Data excerpts:
_ _ _ _

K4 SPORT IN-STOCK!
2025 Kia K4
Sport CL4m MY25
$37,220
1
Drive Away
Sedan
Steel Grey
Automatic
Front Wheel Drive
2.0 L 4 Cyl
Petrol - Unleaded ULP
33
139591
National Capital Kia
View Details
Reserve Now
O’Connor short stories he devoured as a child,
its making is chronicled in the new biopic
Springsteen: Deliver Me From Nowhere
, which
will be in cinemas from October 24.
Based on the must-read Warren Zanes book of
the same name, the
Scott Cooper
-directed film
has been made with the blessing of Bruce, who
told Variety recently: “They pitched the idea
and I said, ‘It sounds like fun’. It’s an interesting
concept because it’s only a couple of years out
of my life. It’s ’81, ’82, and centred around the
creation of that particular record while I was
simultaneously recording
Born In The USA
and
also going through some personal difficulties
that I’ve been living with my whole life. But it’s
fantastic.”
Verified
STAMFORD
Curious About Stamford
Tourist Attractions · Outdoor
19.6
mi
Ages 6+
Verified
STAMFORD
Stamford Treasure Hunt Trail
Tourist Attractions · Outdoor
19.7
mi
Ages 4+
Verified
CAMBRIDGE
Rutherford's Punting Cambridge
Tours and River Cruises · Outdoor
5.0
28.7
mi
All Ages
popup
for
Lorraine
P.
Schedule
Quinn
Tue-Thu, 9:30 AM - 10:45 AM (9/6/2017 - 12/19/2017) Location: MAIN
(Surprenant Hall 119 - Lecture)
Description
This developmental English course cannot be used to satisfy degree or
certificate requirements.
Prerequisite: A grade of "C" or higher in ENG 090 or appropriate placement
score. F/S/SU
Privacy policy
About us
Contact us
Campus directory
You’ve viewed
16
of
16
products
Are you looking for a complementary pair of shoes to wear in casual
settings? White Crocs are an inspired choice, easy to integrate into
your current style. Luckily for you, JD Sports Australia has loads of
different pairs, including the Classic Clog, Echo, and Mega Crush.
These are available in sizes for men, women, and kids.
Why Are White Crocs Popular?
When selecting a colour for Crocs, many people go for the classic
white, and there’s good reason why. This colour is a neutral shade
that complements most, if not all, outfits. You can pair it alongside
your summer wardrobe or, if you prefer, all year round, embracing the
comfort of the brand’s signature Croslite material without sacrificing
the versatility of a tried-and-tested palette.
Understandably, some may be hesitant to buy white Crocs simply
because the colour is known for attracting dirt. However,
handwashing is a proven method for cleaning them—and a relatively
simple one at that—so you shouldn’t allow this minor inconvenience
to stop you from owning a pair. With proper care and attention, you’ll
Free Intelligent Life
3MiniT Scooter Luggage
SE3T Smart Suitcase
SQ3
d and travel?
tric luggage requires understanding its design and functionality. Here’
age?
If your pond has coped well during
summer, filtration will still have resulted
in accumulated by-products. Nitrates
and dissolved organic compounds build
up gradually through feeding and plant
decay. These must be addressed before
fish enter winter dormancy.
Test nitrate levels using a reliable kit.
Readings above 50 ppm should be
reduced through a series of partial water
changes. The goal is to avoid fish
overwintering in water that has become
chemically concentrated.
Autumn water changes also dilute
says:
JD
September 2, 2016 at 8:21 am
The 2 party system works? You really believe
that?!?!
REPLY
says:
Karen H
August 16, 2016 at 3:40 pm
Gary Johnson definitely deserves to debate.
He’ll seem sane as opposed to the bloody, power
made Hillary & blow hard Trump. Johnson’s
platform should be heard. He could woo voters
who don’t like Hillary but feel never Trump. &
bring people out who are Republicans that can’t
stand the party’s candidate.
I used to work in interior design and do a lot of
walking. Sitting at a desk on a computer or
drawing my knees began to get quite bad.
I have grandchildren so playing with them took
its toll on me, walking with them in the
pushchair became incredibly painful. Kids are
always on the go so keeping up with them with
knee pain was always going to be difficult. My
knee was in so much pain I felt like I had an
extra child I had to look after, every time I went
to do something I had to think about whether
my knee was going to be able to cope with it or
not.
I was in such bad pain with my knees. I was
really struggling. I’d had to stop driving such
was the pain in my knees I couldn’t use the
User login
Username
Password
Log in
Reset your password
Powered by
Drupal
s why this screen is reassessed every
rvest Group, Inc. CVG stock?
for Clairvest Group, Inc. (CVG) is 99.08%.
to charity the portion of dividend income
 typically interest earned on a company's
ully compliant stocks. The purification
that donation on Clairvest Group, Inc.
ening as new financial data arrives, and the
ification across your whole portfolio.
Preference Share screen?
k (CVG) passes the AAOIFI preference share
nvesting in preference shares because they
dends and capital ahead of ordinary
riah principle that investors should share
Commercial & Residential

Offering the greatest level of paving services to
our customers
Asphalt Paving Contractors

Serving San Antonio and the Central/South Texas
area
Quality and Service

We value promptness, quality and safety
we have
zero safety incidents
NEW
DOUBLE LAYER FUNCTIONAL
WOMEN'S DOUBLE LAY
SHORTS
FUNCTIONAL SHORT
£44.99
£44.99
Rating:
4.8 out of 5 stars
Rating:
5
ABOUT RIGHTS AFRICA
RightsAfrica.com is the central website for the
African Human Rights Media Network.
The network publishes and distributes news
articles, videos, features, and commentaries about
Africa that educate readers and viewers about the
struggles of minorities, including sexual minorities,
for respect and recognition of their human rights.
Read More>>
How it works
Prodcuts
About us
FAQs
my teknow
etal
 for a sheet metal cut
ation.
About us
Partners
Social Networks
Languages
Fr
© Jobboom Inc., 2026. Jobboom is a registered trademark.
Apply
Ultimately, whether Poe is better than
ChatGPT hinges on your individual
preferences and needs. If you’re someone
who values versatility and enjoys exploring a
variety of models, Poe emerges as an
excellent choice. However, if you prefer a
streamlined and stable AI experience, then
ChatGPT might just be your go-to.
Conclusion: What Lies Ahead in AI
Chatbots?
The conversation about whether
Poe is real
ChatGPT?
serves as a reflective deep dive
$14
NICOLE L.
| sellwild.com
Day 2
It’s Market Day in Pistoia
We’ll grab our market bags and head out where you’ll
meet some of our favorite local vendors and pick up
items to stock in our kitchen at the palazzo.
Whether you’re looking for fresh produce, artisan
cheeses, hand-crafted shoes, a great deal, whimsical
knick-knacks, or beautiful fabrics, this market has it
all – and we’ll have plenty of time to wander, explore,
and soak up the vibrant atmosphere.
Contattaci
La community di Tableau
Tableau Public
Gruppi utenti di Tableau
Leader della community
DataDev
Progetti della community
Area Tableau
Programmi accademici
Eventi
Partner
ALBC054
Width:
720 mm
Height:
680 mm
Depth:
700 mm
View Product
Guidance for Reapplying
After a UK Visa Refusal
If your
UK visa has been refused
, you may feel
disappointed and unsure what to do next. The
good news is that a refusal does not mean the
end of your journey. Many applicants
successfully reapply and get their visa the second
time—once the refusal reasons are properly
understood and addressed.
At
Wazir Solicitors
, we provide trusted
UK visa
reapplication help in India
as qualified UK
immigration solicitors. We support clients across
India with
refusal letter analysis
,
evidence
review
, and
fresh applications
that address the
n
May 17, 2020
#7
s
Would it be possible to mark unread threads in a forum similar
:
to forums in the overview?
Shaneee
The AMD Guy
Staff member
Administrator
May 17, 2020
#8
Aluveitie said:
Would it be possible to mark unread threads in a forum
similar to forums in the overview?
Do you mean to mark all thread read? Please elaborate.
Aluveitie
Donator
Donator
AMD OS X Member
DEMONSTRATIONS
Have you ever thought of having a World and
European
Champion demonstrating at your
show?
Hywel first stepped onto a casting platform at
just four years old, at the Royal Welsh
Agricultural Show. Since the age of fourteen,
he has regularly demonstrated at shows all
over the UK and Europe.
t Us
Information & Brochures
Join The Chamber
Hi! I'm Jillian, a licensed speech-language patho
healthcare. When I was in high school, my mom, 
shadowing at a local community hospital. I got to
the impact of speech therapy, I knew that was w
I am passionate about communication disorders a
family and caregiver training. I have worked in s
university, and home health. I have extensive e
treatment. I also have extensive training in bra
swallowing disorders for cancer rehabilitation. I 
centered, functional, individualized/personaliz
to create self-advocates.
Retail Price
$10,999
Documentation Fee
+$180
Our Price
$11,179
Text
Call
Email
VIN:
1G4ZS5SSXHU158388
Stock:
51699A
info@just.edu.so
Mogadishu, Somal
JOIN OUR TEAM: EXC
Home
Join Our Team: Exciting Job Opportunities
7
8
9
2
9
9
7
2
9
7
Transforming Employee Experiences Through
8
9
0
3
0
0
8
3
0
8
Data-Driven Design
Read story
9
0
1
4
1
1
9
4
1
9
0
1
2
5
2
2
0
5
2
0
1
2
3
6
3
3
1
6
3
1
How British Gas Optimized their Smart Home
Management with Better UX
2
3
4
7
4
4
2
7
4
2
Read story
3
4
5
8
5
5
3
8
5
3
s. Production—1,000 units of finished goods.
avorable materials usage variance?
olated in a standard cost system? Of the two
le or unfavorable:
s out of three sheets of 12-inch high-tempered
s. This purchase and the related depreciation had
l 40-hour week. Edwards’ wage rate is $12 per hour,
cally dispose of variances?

_ _ _ _

What the exercise asks:
Take the line above containing "Test nitrate levels using a reliable kit.", the line containing "walking. Sitting at a desk on a computer or", and all lines in between, and copy them exactly without anything else.

Finished exercise:
Test nitrate levels using a reliable kit.
Readings above 50 ppm should be
reduced through a series of partial water
changes. The goal is to avoid fish
overwintering in water that has become
chemically concentrated.
Autumn water changes also dilute
says:
JD
September 2, 2016 at 8:21 am
The 2 party system works? You really believe
that?!?!
REPLY
says:
Karen H
August 16, 2016 at 3:40 pm
Gary Johnson definitely deserves to debate.
He’ll seem sane as opposed to the bloody, power
made Hillary & blow hard Trump. Johnson’s
platform should be heard. He could woo voters
who don’t like Hillary but feel never Trump. &
bring people out who are Republicans that can’t
stand the party’s candidate.
I used to work in interior design and do a lot of
walking. Sitting at a desk on a computer or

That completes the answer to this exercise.